The skies might be clear, but every other omen was good. The ill luck that had led to the loss of the mill fort had been diverted by the sacrifice of the British prisoners and now the
Tippoo's dreams and auguries spoke only of victory. The Tippoo recorded his dreams each morning, writing them down in a large book before discussing their portents with his advisers. His diviners peered into pots of heated oil to read the shifting colored swirls on the surface, and those shimmering signs, like the dreams, forecast a great victory. The British would he destroyed in southern India and then, when the French sent troops to reinforce Mysore's growing empire, the redcoats would be scoured from the north of the country.
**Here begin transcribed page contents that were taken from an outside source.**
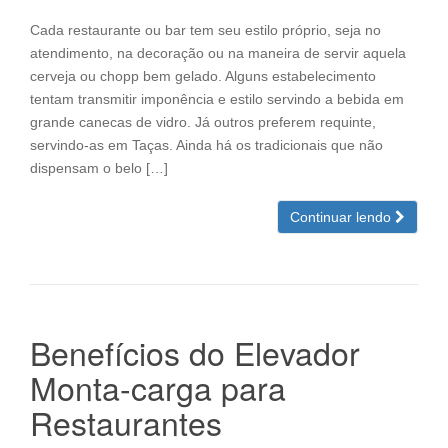
Cada restaurante ou bar tem seu estilo próprio, seja no
atendimento, na decoração ou na maneira de servir aquela
cerveja ou chopp bem gelado. Alguns estabelecimento
tentam transmitir imponência e estilo servindo a bebida em
grande canecas de vidro. Já outros preferem requinte,
servindo-as em Taças. Ainda há os tradicionais que não
dispensam o belo […]
Continuar lendo
Benefícios do Elevador
Monta-carga para
Restaurantes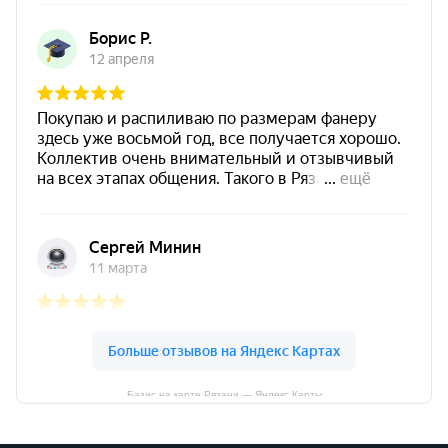
Базис на карте Рязани — Яндекс Карты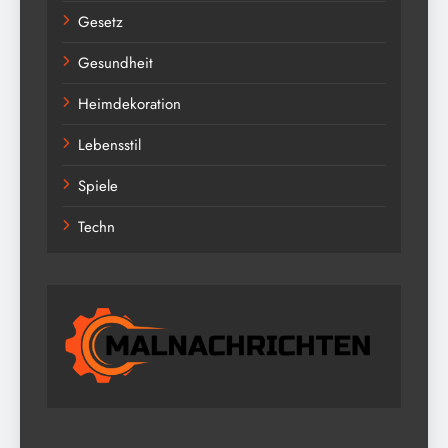
Gesetz
Gesundheit
Heimdekoration
Lebensstil
Spiele
Techn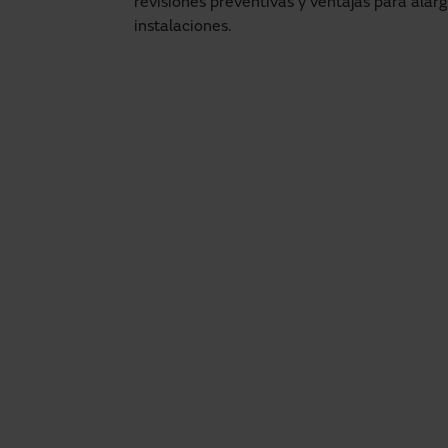
revisiones preventivas y ventajas para alarga
instalaciones.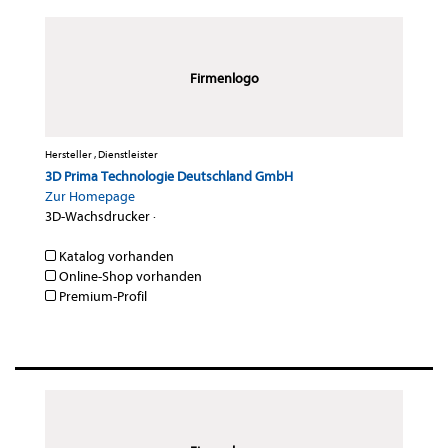
Firmenlogo
Hersteller , Dienstleister
3D Prima Technologie Deutschland GmbH
Zur Homepage
3D-Wachsdrucker
·
Katalog vorhanden
Online-Shop vorhanden
Premium-Profil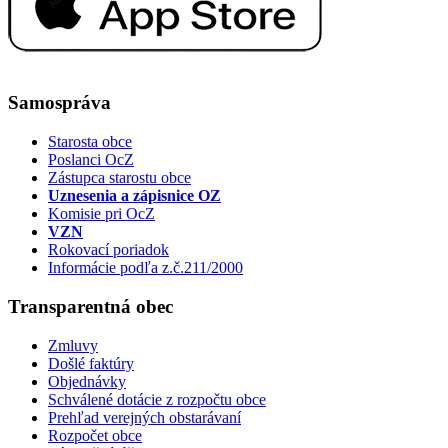
Samospráva
Starosta obce
Poslanci OcZ
Zástupca starostu obce
Uznesenia a zápisnice OZ
Komisie pri OcZ
VZN
Rokovací poriadok
Informácie podľa z.č.211/2000
Transparentná obec
Zmluvy
Došlé faktúry
Objednávky
Schválené dotácie z rozpočtu obce
Prehľad verejných obstarávaní
Rozpočet obce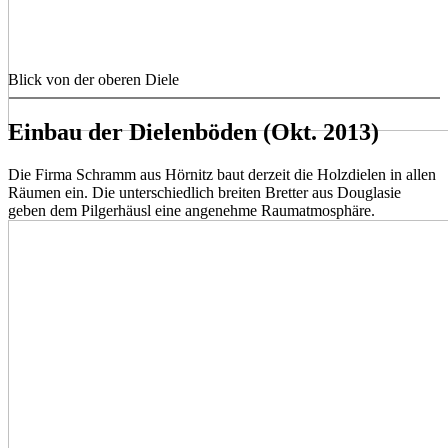
Blick von der oberen Diele
Einbau der Dielenböden (Okt. 2013)
Die Firma Schramm aus Hörnitz baut derzeit die Holzdielen in allen
Räumen ein. Die unterschiedlich breiten Bretter aus Douglasie
geben dem Pilgerhäusl eine angenehme Raumatmosphäre.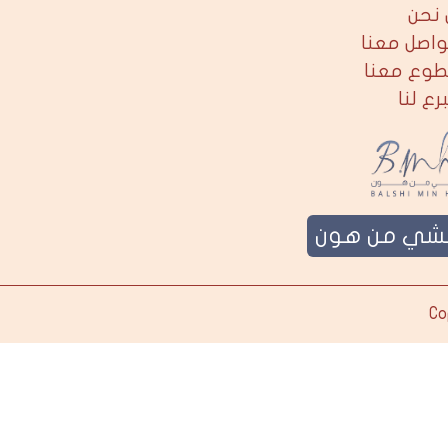
نحن
واصل معنا
طوع معنا
برع لنا
لشي من هون
Co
Their bones would bleach on the sites of their defeats and their silken colors would fade on the walls of the Tippoo's great palaces. The tiger would rule from the snowy mountains of the north to the palm-edged beaches of the south, and from the Coromandel Coast to the seas off Malabar. All that glory was foretold by the dreams and by the glistening auguries of the oil.
But then, one dawn, it seemed the auguries might be deceiving, for the British suddenly unmasked four of their newly made breaching batteries and the great guns crashed back on their trails and the intricate network of trenches and earthworks was shrouded by the giant gusts of smoke that were belched out with every thunderous recoil.